Il metodo, dunque, non c’è. Bisognerà trovarlo, e anche in fretta, così come bisognerà nominare gli altri tre assessori e assegnare le deleghe.

Negli altri Comuni dell’Isola, anche quelli impegnati al ballottaggio, gli assessori sono già a pieno regime con compiti ben definiti. A Marsala, invece, si attende.

Una cosa è certa: nessuno dei consiglieri eletti vuole andare a fare l’assessore, perché significherebbe dimettersi da Palazzo VII Aprile. I quindici nicchiano, ringraziano e dicono di no. Un segnale chiaro: ci si può fidare di una sindaca appena eletta, che poi magari potrebbe sostituire e far perdere la postazione?

Vecchie storie, retaggi. Tutto già visto.

 

Come si elegge il presidente del Consiglio

La norma prevede che per l’elezione della seconda carica della città si voti a Sala delle Lapidi, dopo il giuramento dei consiglieri.

La regola è questa: alla prima votazione serve la maggioranza assoluta dei componenti del Consiglio, quindi 13 voti.
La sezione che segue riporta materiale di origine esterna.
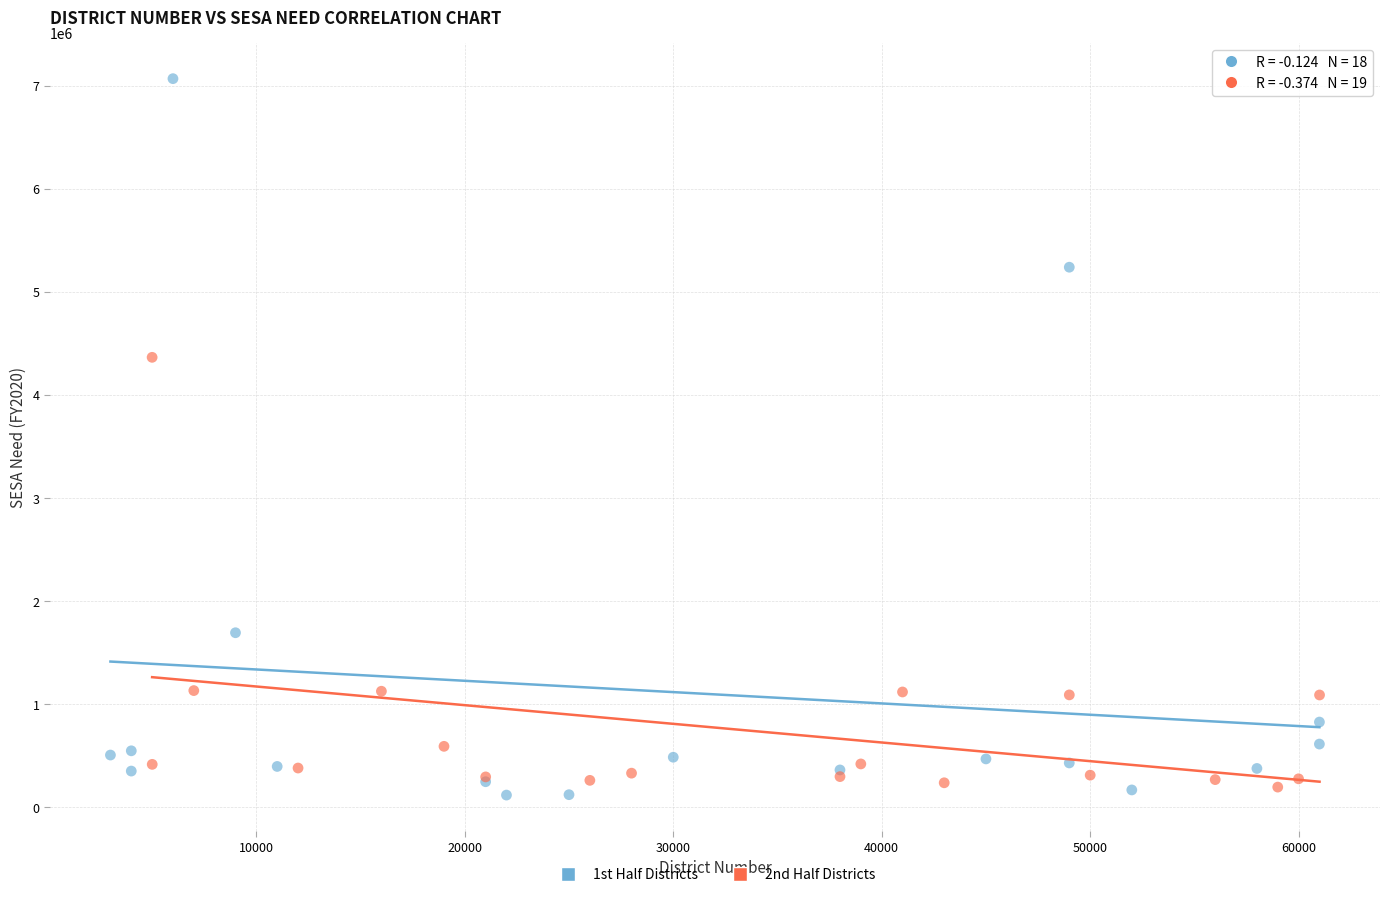

Which series has the widest spread of Y values?

1st Half Districts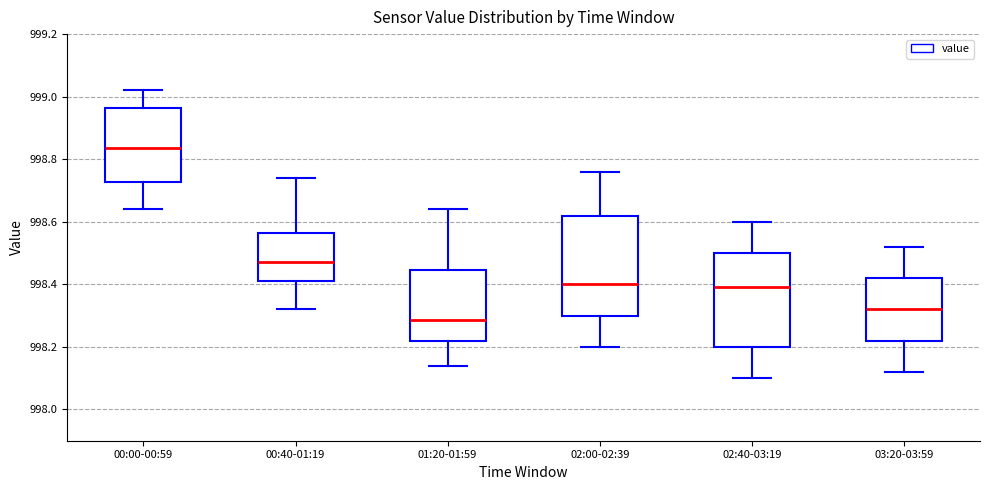

Reading left to right, read every box against the y-axis: the position of its median line, the range the box covers, and the ends of its whiskers. The values are not printed on the chart, so give them approximately, as read against the axis.

00:00-00:59: median 998.84, box 998.72 to 998.96, whiskers 998.64 to 999.02
00:40-01:19: median 998.48, box 998.42 to 998.56, whiskers 998.32 to 998.74
01:20-01:59: median 998.28, box 998.22 to 998.44, whiskers 998.14 to 998.64
02:00-02:39: median 998.40, box 998.30 to 998.62, whiskers 998.20 to 998.76
02:40-03:19: median 998.40, box 998.20 to 998.50, whiskers 998.10 to 998.60
03:20-03:59: median 998.32, box 998.22 to 998.42, whiskers 998.12 to 998.52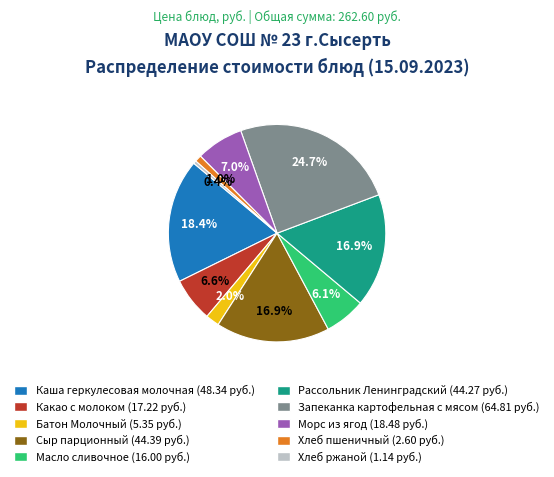

How many slices are in this pie chart?

10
Se non si raggiunge, si passa alla seconda votazione, in cui viene eletto presidente chi ottiene la maggioranza semplice dei voti, cioè chi prende più voti degli altri candidati presenti in Aula.

In teoria, la maggioranza che sostiene la sindaca Andreana Patti dispone dei numeri per eleggere autonomamente il presidente già al primo scrutinio, salvo franchi tiratori o accordi politici diversi.

 

I nomi politicamente più pesanti della nuova maggioranza sono quelli di Linda Licari (Pd), Eleonora Milazzo (ProgettiAmo Marsala) e Piergiorgio Giacalone (ProgettiAmo Marsala). E poi c’è il consigliere di opposizione più votato di tutte le liste, Gaspare Di Girolamo (Udc).

Non si tratta di una partita solo numerica.